Looking back after 20 years, we wouldn’t trade this experience for anything. It taught us much about faith.

 

4. The reassurance from past faithfulness (Habakkuk 3:4-18)

I am struck by the honesty of the prophet as he wrote about his feelings while facing an enemy invasion: “I heard and my heart pounded, my lips quivered at the sound; decay crept into my bones and my legs trembled” (3:16 niv).

Habakkuk 3:4-15 is a rehearsal of God’s marvelous deliverance from Egypt and the miracle at the Red Sea. This chapter reminds us of God’s protection of His people that was so great that He caused the sun to stand still so they could win the battle. Babylon might destroy the crops of Judah (3:17-18), but faith in who God is and what He can do gave hope to the Israelites.

Uncertainty, loss, threat of violence, and need can cause the faith of the most faith-filled of us to waver. But when we remember that God has shown himself faithful time and time again, we can rejoice just as those in Habakkuk’s day did: “I’m singing joyful praise to God. I’m turning cartwheels of joy to my Savior God. Counting on God’s Rule to prevail, I take heart and gain strength. I run like a deer. I feel like I’m king of the mountain!” (3:17-18 The Message).

 

Conclusion:

What can we learn from the prophet Habakkuk? What do we do when God seems silent, injustice seems to prevail, prayers go unanswered, and wickedness surrounds the righteous? We remember. We hold fast. We look back as we look ahead.

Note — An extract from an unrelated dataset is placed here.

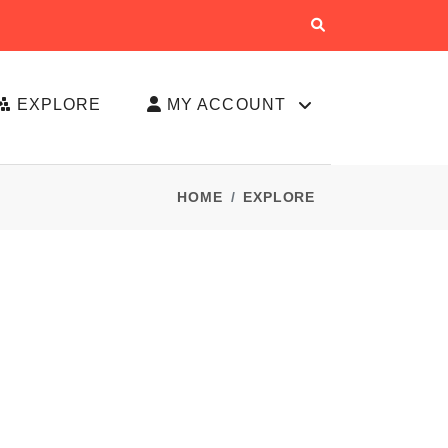
EXPLORE
MY ACCOUNT
HOME
EXPLORE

It’s not easy to remain faithful when God seems distant. But we must remember that even in times of hardship, God’s people are called to live by faith. Sometimes that means trusting even when we don’t understand. Sometimes that means believing even when the circumstances seem impossible. Times of hardship allow us to grow in ways that comfort never would. So no matter the situation, living by faith is more about who God is and what He is capable of than it is about our ability to understand our situations and circumstances.



2 Responses to “Why Doesn’t God Do Something? (two)”

  1. geefeller says:

    This series on Habakkuk is really helpful. It is well outlined and easy to follow. I thank Mr. Clark for his efforts and his help.

  2. lily59 says:

    Thank for allowing the view of articles and resources.
    What are the policies in using the resources?. Are they allowed to be printed for use in group or personal studies?